La politique étrangère américaine dans le maelström de la guerre en Ukraine est entrée dans une nouvelle phase controversée après que le président Donald Trump a publiquement suggéré que la région du Donbass devrait être "laissée intacte" - c'est-à-dire que les lignes de front telles qu'elles existent actuellement devraient devenir la base d'un cessez-le-feu, laissant une partie du territoire sous le contrôle de facto de la Russie. M. Trump a utilisé cette formulation alors qu'il s'adressait à des journalistes à bord d'Air Force One lors d'un vol entre la Floride et Washington ; la déclaration a été rapportée par AP News.
Peu de temps auparavant, il a apporté Financial Times Témoignage de la réunion de Washington : selon des sources familières avec le contenu de la réunion, Trump avait une dent contre le président ukrainien Volodymyr Zelensky lui a demandé à plusieurs reprises d'accepter les conditions de cessez-le-feu proposées par la Russie, faute de quoi le Kremlin "détruirait" l'Ukraine. Le journal décrit le déroulement émotionnel et tendu de la réunion, notant que la proposition comprenait des concessions sous la forme d'une perte permanente d'une partie du territoire oriental.
Les agences de presse ont immédiatement replacé cette affaire dans un contexte plus large : Reuters rapporte que, selon ses sources, la rhétorique de M. Trump incluait des propositions visant à "geler" la ligne de bataille et d'éventuels échanges diplomatiques de territoires, qui reconnaîtraient effectivement le contrôle étendu de la Russie sur certaines parties du Donbas. Reuters a également noté que ces mesures ont suscité de vives inquiétudes parmi les responsables ukrainiens et les alliés européens.
L'Indépendant de Kiev et d'autres sources ukrainiennes soulignent qu'une telle pression de la part de Washington pourrait fondamentalement affaiblir la position de négociation de Kiev et légitimer les revendications russes, que l'Ukraine et ses partenaires occidentaux rejettent fermement. Les analystes préviennent qu'un "gel" prématuré du conflit sans garanties de sécurité claires pourrait se traduire par des pertes permanentes de territoires.
Réaction de la Russie : "Approche réaliste" et confirmation de la stratégie
Agence d'État russe TASS a réagi aux remarques de M. Trump avec une approbation prudente. Elle cite des sources diplomatiques russes selon lesquelles le président américain "commence à comprendre la réalité sur le terrain" et que sa déclaration sur un Donbas divisé représente "le premier signe de l'approche réaliste de Washington à l'égard de la situation". Dans le même temps, l'agence TASS indique que la Russie considère la proposition comme une confirmation que les "frontières de l'opération militaire spéciale" doivent être respectées en tant que nouveau statu quo.
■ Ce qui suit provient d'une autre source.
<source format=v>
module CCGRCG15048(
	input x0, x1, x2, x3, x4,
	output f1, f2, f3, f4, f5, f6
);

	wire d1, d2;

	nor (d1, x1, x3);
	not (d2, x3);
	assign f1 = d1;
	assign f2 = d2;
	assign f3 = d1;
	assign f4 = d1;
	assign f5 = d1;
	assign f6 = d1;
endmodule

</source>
Selon la même agence, le Kremlin a souligné que "la victoire de la Russie n'est pas négociable" et que tout cessez-le-feu doit être basé sur la ligne de contrôle actuelle. Un porte-parole du ministère des Affaires étrangères Maria Zakharova a déclaré lors d'une conférence de presse que "tout changement dans l'attitude de l'administration américaine en faveur du pragmatisme est un pas dans la bonne direction".. Les médias russes ont interprété cette déclaration comme une confirmation que les voix appelant à la fin du conflit se font de plus en plus nombreuses à Washington également. "basée sur la situation réelle, et non sur des illusions concernant les frontières de 1991"..
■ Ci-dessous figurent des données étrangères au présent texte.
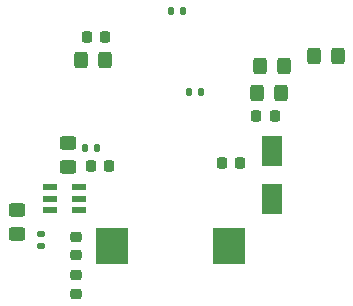
<source format=gbr>
%TF.GenerationSoftware,KiCad,Pcbnew,(6.0.10)*%
%TF.CreationDate,2023-09-05T22:10:59+02:00*%
%TF.ProjectId,Pump PCB,50756d70-2050-4434-922e-6b696361645f,rev?*%
%TF.SameCoordinates,Original*%
%TF.FileFunction,Paste,Top*%
%TF.FilePolarity,Positive*%
%FSLAX46Y46*%
G04 Gerber Fmt 4.6, Leading zero omitted, Abs format (unit mm)*
G04 Created by KiCad (PCBNEW (6.0.10)) date 2023-09-05 22:10:59*
%MOMM*%
%LPD*%
G01*
G04 APERTURE LIST*
G04 Aperture macros list*
%AMRoundRect*
0 Rectangle with rounded corners*
0 $1 Rounding radius*
0 $2 $3 $4 $5 $6 $7 $8 $9 X,Y pos of 4 corners*
0 Add a 4 corners polygon primitive as box body*
4,1,4,$2,$3,$4,$5,$6,$7,$8,$9,$2,$3,0*
0 Add four circle primitives for the rounded corners*
1,1,$1+$1,$2,$3*
1,1,$1+$1,$4,$5*
1,1,$1+$1,$6,$7*
1,1,$1+$1,$8,$9*
0 Add four rect primitives between the rounded corners*
20,1,$1+$1,$2,$3,$4,$5,0*
20,1,$1+$1,$4,$5,$6,$7,0*
20,1,$1+$1,$6,$7,$8,$9,0*
20,1,$1+$1,$8,$9,$2,$3,0*%
G04 Aperture macros list end*
%ADD10RoundRect,0.249999X0.325001X0.450001X-0.325001X0.450001X-0.325001X-0.450001X0.325001X-0.450001X0*%
%ADD11RoundRect,0.249999X-0.325001X-0.450001X0.325001X-0.450001X0.325001X0.450001X-0.325001X0.450001X0*%
%ADD12RoundRect,0.218750X0.218750X0.256250X-0.218750X0.256250X-0.218750X-0.256250X0.218750X-0.256250X0*%
%ADD13RoundRect,0.218750X-0.256250X0.218750X-0.256250X-0.218750X0.256250X-0.218750X0.256250X0.218750X0*%
%ADD14RoundRect,0.218750X-0.218750X-0.256250X0.218750X-0.256250X0.218750X0.256250X-0.218750X0.256250X0*%
%ADD15R,1.800000X2.500000*%
%ADD16R,1.150000X0.600000*%
%ADD17R,2.800000X3.050000*%
%ADD18RoundRect,0.147500X-0.172500X0.147500X-0.172500X-0.147500X0.172500X-0.147500X0.172500X0.147500X0*%
%ADD19RoundRect,0.147500X-0.147500X-0.172500X0.147500X-0.172500X0.147500X0.172500X-0.147500X0.172500X0*%
%ADD20RoundRect,0.249999X0.450001X-0.325001X0.450001X0.325001X-0.450001X0.325001X-0.450001X-0.325001X0*%
%ADD21RoundRect,0.249999X-0.450001X0.325001X-0.450001X-0.325001X0.450001X-0.325001X0.450001X0.325001X0*%
%ADD22RoundRect,0.218750X0.256250X-0.218750X0.256250X0.218750X-0.256250X0.218750X-0.256250X-0.218750X0*%
%ADD23RoundRect,0.147500X0.147500X0.172500X-0.147500X0.172500X-0.147500X-0.172500X0.147500X-0.172500X0*%
G04 APERTURE END LIST*
D10*
%TO.C,C2*%
X121403000Y-50292000D03*
X123453000Y-50292000D03*
%TD*%
D11*
%TO.C,C3*%
X136516000Y-50750000D03*
X138566000Y-50750000D03*
%TD*%
%TO.C,C4*%
X141088000Y-49911000D03*
X143138000Y-49911000D03*
%TD*%
D12*
%TO.C,C7*%
X121890500Y-48292000D03*
X123465500Y-48292000D03*
%TD*%
D13*
%TO.C,C10*%
X121000000Y-65212500D03*
X121000000Y-66787500D03*
%TD*%
D11*
%TO.C,C12*%
X136262000Y-53086000D03*
X138312000Y-53086000D03*
%TD*%
D14*
%TO.C,C13*%
X136245500Y-54991000D03*
X137820500Y-54991000D03*
%TD*%
D15*
%TO.C,D1*%
X137541000Y-58000000D03*
X137541000Y-62000000D03*
%TD*%
D16*
%TO.C,IC1*%
X121250000Y-62950000D03*
X121250000Y-62000000D03*
X121250000Y-61050000D03*
X118750000Y-61050000D03*
X118750000Y-62000000D03*
X118750000Y-62950000D03*
%TD*%
D17*
%TO.C,L1*%
X124050000Y-66000000D03*
X133950000Y-66000000D03*
%TD*%
D18*
%TO.C,R1*%
X118000000Y-65030000D03*
X118000000Y-66000000D03*
%TD*%
D14*
%TO.C,R4*%
X122212500Y-59250000D03*
X123787500Y-59250000D03*
%TD*%
D19*
%TO.C,R5*%
X121765000Y-57750000D03*
X122735000Y-57750000D03*
%TD*%
D20*
%TO.C,C11*%
X120269000Y-59318000D03*
X120269000Y-57268000D03*
%TD*%
D21*
%TO.C,C9*%
X115951000Y-62983000D03*
X115951000Y-65033000D03*
%TD*%
D12*
%TO.C,C5*%
X134899500Y-59000000D03*
X133324500Y-59000000D03*
%TD*%
D22*
%TO.C,C1*%
X121000000Y-70037500D03*
X121000000Y-68462500D03*
%TD*%
D23*
%TO.C,R6*%
X129055000Y-46116000D03*
X130025000Y-46116000D03*
%TD*%
D19*
%TO.C,R7*%
X131549000Y-52974000D03*
X130579000Y-52974000D03*
%TD*%
M02*

</source>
Selon l'AP, la proposition de laisser le Donbas "tel quel" reviendrait à reconnaître les résultats de l'expansion russe et à modifier les principes du droit international ainsi que les engagements pris par les États occidentaux en matière de sécurité à l'égard de l'Ukraine. Les critiques mettent en garde contre les pressions unilatérales exercées sur Kiev sans la participation d'une coalition internationale plus large, qui pourraient déstabiliser l'Ukraine. L'OTAN et décourager tout soutien militaire ou économique supplémentaire aux alliés.
Alors que M. Trump affirme qu'il s'agit d'une mesure pragmatique visant à mettre fin aux tueries et à instaurer la paix, ses opposants soulignent qu'une paix imposée au détriment de la souveraineté et de l'intégrité territoriale de l'une des parties n'est pas une solution permanente, mais plutôt un prélude susceptible d'engendrer un conflit futur. Au fur et à mesure que la situation évolue, il sera crucial d'observer la réaction de Kiev, de ses partenaires européens et du Congrès américain - leur réponse déterminera si les propositions susmentionnées resteront un coup d'éclat politique ou commenceront à se traduire par un véritable changement dans la politique étrangère des États-Unis.